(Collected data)

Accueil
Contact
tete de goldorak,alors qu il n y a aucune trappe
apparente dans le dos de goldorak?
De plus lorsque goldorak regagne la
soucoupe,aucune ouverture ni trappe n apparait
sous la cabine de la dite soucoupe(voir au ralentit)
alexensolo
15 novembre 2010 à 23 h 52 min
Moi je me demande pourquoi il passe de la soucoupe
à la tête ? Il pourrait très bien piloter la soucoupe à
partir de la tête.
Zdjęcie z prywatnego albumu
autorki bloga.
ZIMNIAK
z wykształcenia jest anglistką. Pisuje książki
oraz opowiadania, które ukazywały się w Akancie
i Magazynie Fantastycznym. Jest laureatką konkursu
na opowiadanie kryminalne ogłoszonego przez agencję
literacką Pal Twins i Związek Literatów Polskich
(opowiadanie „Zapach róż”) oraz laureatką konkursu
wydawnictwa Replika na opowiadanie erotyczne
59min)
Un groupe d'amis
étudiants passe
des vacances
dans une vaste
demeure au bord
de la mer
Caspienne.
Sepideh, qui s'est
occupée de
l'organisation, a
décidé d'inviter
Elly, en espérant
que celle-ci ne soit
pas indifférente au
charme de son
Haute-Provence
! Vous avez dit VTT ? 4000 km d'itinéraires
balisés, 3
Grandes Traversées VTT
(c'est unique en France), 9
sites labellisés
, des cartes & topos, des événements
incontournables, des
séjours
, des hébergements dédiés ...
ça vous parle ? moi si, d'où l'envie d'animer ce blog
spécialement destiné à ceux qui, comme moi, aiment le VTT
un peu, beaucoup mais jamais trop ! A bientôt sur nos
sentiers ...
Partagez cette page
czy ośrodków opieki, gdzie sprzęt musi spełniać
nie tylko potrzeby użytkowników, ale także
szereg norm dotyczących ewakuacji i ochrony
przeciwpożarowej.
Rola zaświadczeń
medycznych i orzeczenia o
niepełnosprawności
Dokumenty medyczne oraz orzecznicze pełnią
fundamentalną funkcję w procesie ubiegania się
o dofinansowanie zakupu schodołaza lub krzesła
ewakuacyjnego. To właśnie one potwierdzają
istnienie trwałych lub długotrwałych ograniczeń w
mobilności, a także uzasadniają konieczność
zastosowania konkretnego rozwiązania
* * *
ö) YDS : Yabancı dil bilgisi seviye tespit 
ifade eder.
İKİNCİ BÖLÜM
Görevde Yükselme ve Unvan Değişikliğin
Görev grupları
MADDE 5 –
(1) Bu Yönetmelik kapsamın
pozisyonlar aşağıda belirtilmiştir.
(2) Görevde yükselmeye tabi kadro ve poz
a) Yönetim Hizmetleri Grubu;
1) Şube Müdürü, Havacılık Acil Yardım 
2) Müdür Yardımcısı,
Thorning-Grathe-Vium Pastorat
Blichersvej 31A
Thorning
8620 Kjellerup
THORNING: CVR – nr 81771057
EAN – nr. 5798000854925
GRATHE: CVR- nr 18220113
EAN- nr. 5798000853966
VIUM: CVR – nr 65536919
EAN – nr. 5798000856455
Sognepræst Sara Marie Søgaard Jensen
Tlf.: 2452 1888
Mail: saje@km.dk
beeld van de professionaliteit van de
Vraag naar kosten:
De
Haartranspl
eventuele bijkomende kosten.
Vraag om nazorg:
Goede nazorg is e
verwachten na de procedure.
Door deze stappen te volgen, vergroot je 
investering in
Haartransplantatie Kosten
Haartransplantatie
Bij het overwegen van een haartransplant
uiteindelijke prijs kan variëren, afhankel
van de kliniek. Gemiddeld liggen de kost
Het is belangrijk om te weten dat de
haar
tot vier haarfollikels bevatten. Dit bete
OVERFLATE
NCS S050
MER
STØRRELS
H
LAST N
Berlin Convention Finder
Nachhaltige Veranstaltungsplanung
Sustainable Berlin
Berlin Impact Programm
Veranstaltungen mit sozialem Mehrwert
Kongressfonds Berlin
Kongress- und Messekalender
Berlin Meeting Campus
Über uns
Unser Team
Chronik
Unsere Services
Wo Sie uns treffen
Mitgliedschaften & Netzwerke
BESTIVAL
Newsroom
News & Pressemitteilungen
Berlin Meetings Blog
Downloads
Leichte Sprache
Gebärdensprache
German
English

- **What to produce**
Wherever a line above contains the string "opowiadanie", copy that line.

- **Reply**
na opowiadanie kryminalne ogłoszonego przez agencję
(opowiadanie „Zapach róż”) oraz laureatką konkursu
wydawnictwa Replika na opowiadanie erotyczne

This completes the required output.